■ **Exercise description**
Set down, word for word, the part of the license amendment between "1.   Definitions" and "LICENSEE’s Acceptance Testing.", inclusive.

:: Document ::

1st Amendment to License & Developement Agreement

Contract Categories: Intellectual Property - License Agreements
EX-10.2 4 c82839exv10w2.htm 1ST AMENDMENT TO LICENSE & DEVELOPEMENT AGREEMENT exv10w2
 

Exhibit 10.2

First Amendment to License & Development Agreement

               This Amendment, dated June 12, 2003 (“Amendment”), is the First Amendment to that certain License and Development Agreement, dated April 24, 2002 (the “Agreement”), between SIERRA DESIGN GROUP, a Nevada corporation with offices located at 300 Sierra Manor Drive, Reno, NV 89511 (“LICENSOR”), and WMS GAMING INC., a Delaware corporation with offices located at 800 S. Northpoint Boulevard, Waukegan, Illinois 60085 (“LICENSEE”).

          WHEREAS, the parties desire to amend the Agreement;

          THEREFORE, in consideration of the mutual promises and covenants set forth in this Amendment, the sufficiency and receipt of which is hereby acknowledged, LICENSOR and LICENSEE agree as follows:

1.   Definitions
       
  1.1   The term “Acceptance Criteria” in Section 1a of the Agreement is deleted and replaced with the following: “Acceptance Criteria”, as it applies to the Deliverables (defined below) shall mean that (i) each Deliverable meets the Specifications (as defined below), and (ii) each Deliverable exhibits no “Major Defects” in LICENSEE’s Acceptance Testing.

:::
:: Data shown ::

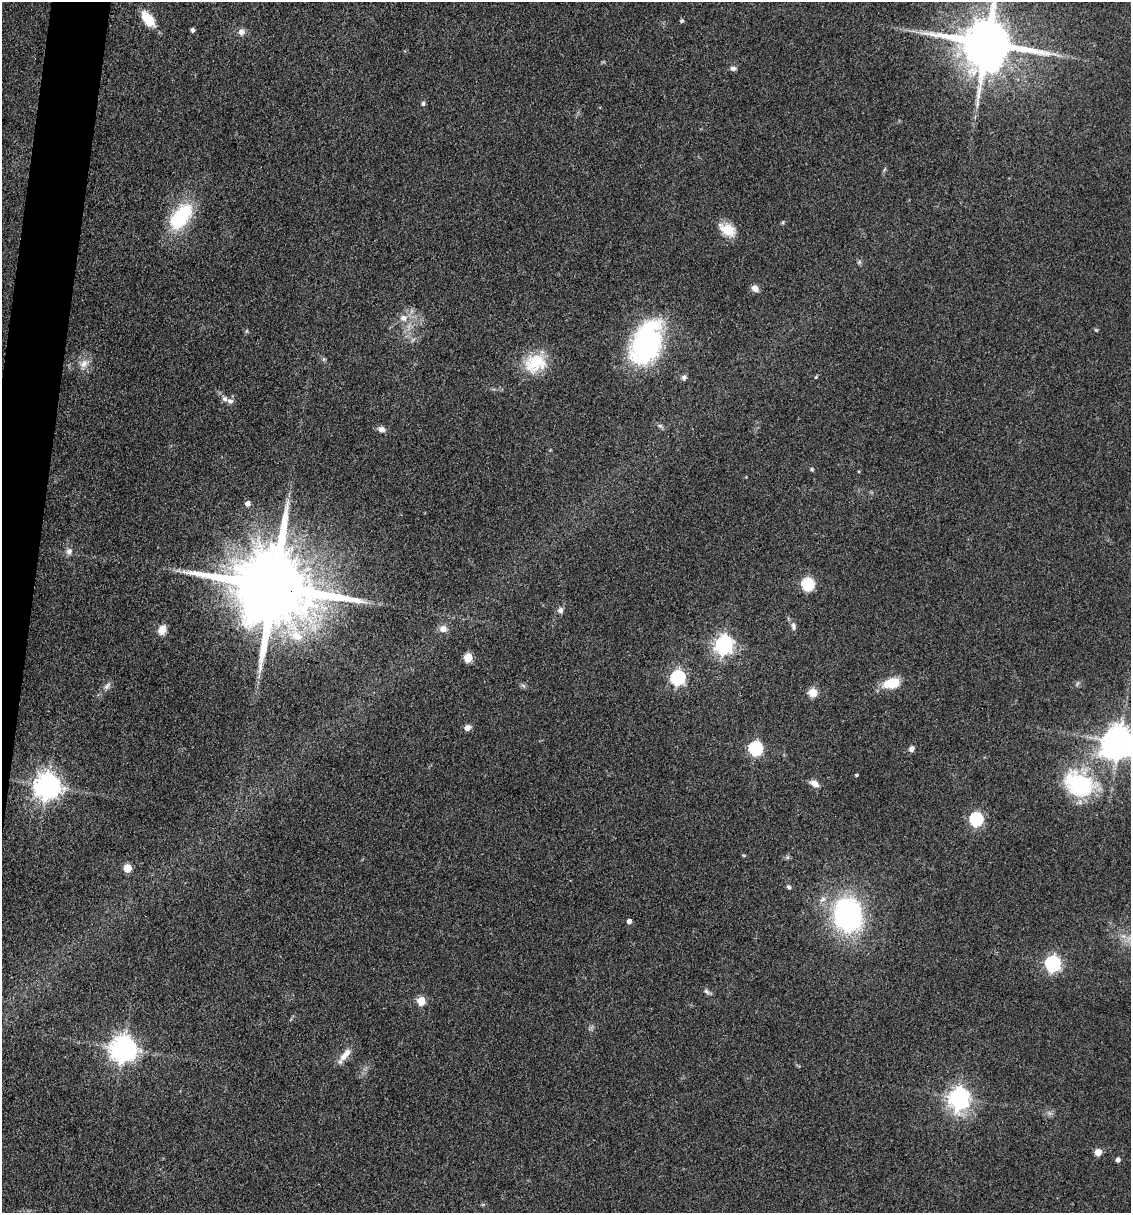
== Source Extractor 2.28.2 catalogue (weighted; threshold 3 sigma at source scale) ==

:::

■ **Result for this exercise**
1.   Definitions
       
  1.1   The term “Acceptance Criteria” in Section 1a of the Agreement is deleted and replaced with the following: “Acceptance Criteria”, as it applies to the Deliverables (defined below) shall mean that (i) each Deliverable meets the Specifications (as defined below), and (ii) each Deliverable exhibits no “Major Defects” in LICENSEE’s Acceptance Testing.